Download this case study in PDF format
Summary
Meta, a global leader in technology and social networking, faced the challenge of providing comprehensive profiling data for its backend services without disrupting performance. To address this, Meta developed Strobelight, a profiling orchestrator that leverages eBPF to collect observability data efficiently. This solution has driven measurable efficiency improvements across Meta’s infrastructure, resulting in substantial capacity savings and operational benefits.
Challenges
Meta needed a way to gather and normalize profiling data across its vast and varied backend services without introducing overhead that could impact performance. The key challenges included:
- Ensuring minimal disruption to live services while collecting performance data.
- Making profiling data uniform and easily interpretable.
- Preventing system overloads due to excessive data storage demands.
- Supporting multiple kernel versions across Meta’s infrastructure.
Solution
To overcome these challenges, Meta implemented Strobelight, a sophisticated profiling orchestrator that integrates multiple profiling tools, including eBPF. Strobelight enables engineers to collect detailed observability data out-of-process, covering:
- CPU time spent in function calls and execution paths.
- Call stacks for native and non-native languages (e.g., Python, Java, Erlang).
- Off-CPU time and service request latency analysis.
- AI/GPU profiling and memory tracking.
Strobelight’s eBPF-powered profiling capabilities provide low-overhead data collection, avoiding additional instrumentation inside binaries and maintaining efficient performance. Additionally, given Meta’s diverse infrastructure with multiple kernel versions, Strobelight was designed to ensure:
- Feature compatibility across different kernel versions, with appropriate fallbacks.
- Dynamic sampling to balance data collection rates and storage efficiency.

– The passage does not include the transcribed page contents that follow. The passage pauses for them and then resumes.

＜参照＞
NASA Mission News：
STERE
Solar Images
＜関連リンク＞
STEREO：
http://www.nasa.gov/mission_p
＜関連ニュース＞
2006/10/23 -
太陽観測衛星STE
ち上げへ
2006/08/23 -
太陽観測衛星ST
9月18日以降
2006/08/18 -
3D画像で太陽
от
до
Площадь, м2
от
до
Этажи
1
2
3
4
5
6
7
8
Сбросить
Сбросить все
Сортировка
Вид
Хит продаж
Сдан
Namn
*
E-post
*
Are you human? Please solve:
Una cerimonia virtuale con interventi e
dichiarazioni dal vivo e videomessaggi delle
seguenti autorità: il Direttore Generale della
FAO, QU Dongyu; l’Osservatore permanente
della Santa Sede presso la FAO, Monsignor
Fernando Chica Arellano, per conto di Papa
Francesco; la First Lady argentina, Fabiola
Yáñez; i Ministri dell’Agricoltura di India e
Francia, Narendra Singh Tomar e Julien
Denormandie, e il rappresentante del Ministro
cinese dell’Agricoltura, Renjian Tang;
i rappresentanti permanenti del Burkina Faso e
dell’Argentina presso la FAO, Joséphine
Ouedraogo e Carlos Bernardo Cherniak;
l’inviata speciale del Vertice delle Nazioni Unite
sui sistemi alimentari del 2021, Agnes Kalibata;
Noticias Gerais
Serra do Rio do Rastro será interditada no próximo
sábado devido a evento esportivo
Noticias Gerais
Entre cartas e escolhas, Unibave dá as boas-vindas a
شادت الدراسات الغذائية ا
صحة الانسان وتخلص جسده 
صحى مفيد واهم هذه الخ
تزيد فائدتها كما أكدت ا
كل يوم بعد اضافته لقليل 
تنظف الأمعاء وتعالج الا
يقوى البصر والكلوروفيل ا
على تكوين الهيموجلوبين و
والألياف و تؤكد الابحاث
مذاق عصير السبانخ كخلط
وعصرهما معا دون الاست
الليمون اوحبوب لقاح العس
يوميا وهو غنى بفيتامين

- Concurrency and queuing safeguards to prevent performance degradation.
Results
The deployment of eBPF within Strobelight has led to significant efficiency gains, including:
- 15,000 servers’ worth of annual capacity savings from a single one-character code change.
- 20% reduction in CPU cycles, equating to a 10-20% reduction in the number of required servers for Meta’s top services.
- Faster debugging and performance analysis, allowing engineers to prevent regressions before they reach production.
- Dynamic sampling mechanisms, optimizing profiling rates without overloading storage systems.
Why eBPF?
eBPF was selected as the core technology due to its low overhead, which ensured minimal impact on targeted processes; flexibility, with numerous attach points and built-in kernel helpers; and lack of requirements for additional instrumentation, simplifying deployment.
Additionally, unlike traditional profiling tools that require added instrumentation inside binaries and impact runtime performance, Strobelight’s eBPF-based approach enabled real-time profiling without modifying application code, broader observability across multiple languages and systems, and efficient data collection with minimal overhead.
Next Steps
Meta continues to expand its use of eBPF to further enhance observability, particularly in:
- AI/ML workloads.
- Advanced memory tracking.
- More complex efficiency analyses for improved resource utilization.
- Open sourcing Strobelight’s profilers and libraries for broader adoption within the open source community.